■ What is needed: Here is the task for the records below: repeat exactly the lines from the one with "Notice any issues?" to the one with "supporting 52W. Maximum", both included, and nothing else.

■ Extracted records:
%%

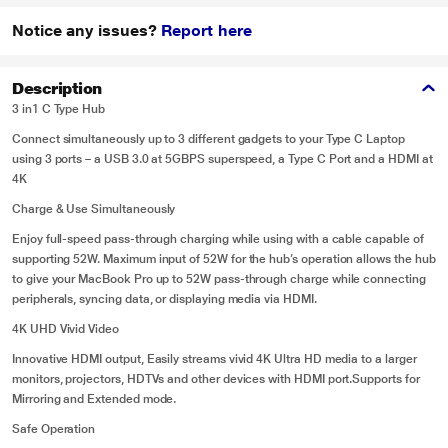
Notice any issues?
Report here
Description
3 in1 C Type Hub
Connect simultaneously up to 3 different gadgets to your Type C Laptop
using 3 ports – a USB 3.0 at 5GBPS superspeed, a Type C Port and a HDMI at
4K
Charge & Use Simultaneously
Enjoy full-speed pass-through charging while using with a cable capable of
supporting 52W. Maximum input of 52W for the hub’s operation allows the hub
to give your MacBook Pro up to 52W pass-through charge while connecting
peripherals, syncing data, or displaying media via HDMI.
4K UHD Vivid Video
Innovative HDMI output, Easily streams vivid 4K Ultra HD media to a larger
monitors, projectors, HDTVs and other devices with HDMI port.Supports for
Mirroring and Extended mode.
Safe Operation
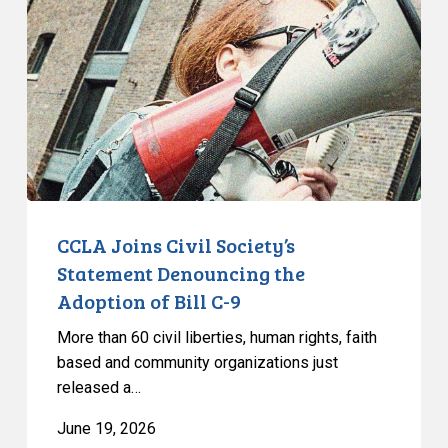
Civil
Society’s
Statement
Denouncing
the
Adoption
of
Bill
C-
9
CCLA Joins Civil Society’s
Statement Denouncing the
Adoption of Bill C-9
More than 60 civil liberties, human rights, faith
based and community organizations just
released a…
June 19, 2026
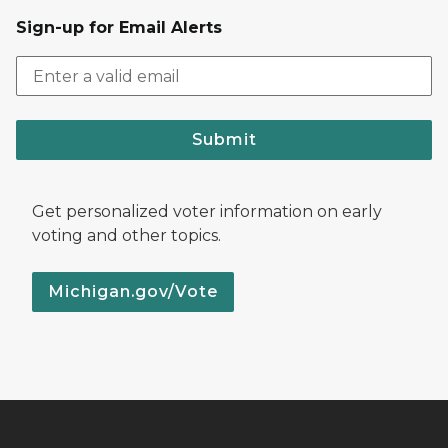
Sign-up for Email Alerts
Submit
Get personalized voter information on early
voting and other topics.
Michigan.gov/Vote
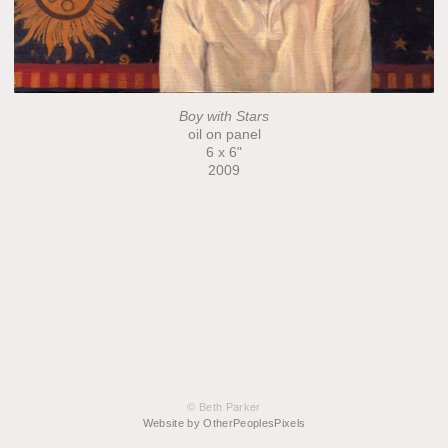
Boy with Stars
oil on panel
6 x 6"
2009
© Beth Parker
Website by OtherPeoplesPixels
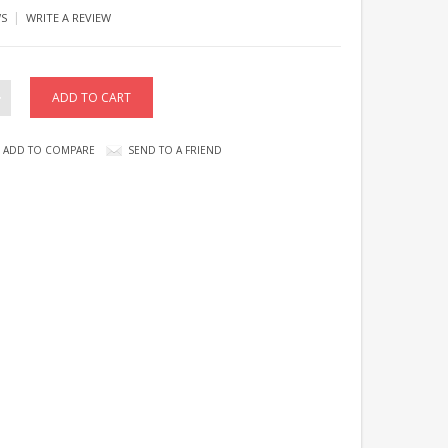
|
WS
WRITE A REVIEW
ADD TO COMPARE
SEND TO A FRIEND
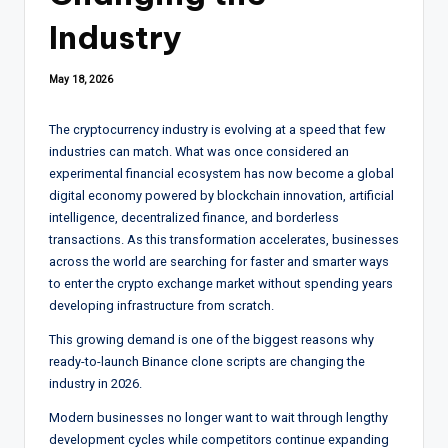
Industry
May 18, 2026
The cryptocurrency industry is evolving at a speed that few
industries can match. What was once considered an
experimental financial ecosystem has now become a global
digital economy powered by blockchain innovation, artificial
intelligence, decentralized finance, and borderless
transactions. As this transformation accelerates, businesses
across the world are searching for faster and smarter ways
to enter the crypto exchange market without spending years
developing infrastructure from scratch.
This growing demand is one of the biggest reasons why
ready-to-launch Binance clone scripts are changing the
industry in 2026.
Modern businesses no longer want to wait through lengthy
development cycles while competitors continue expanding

%%
%%

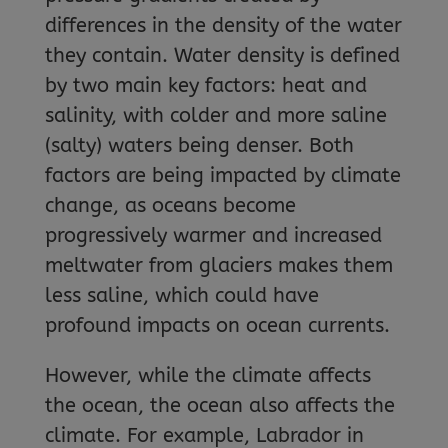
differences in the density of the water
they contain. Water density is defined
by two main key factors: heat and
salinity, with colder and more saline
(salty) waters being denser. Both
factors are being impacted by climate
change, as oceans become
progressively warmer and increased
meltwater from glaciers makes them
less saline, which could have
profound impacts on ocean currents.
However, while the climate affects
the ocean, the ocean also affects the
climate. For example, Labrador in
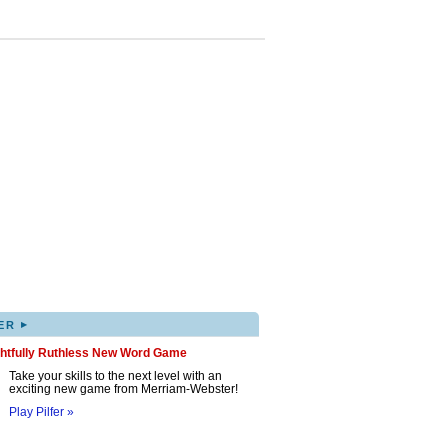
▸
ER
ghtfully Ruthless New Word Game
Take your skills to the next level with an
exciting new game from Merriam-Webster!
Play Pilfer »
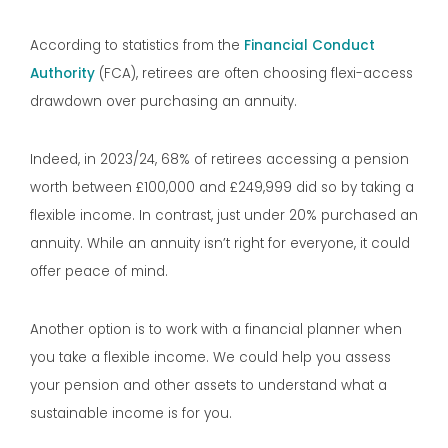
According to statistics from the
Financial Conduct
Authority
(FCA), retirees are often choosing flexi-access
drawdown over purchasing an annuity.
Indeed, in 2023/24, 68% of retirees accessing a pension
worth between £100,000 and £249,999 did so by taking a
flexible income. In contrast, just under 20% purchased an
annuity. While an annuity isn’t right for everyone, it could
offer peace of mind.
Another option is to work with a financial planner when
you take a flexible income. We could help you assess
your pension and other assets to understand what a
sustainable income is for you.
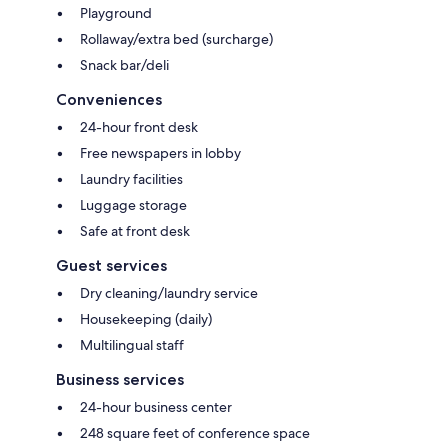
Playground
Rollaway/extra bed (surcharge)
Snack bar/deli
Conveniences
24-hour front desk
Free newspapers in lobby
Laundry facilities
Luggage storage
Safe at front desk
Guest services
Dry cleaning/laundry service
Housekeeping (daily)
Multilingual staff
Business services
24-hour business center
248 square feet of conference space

%%

■ Answer to this task:
Notice any issues?
Report here
Description
3 in1 C Type Hub
Connect simultaneously up to 3 different gadgets to your Type C Laptop
using 3 ports – a USB 3.0 at 5GBPS superspeed, a Type C Port and a HDMI at
4K
Charge & Use Simultaneously
Enjoy full-speed pass-through charging while using with a cable capable of
supporting 52W. Maximum input of 52W for the hub’s operation allows the hub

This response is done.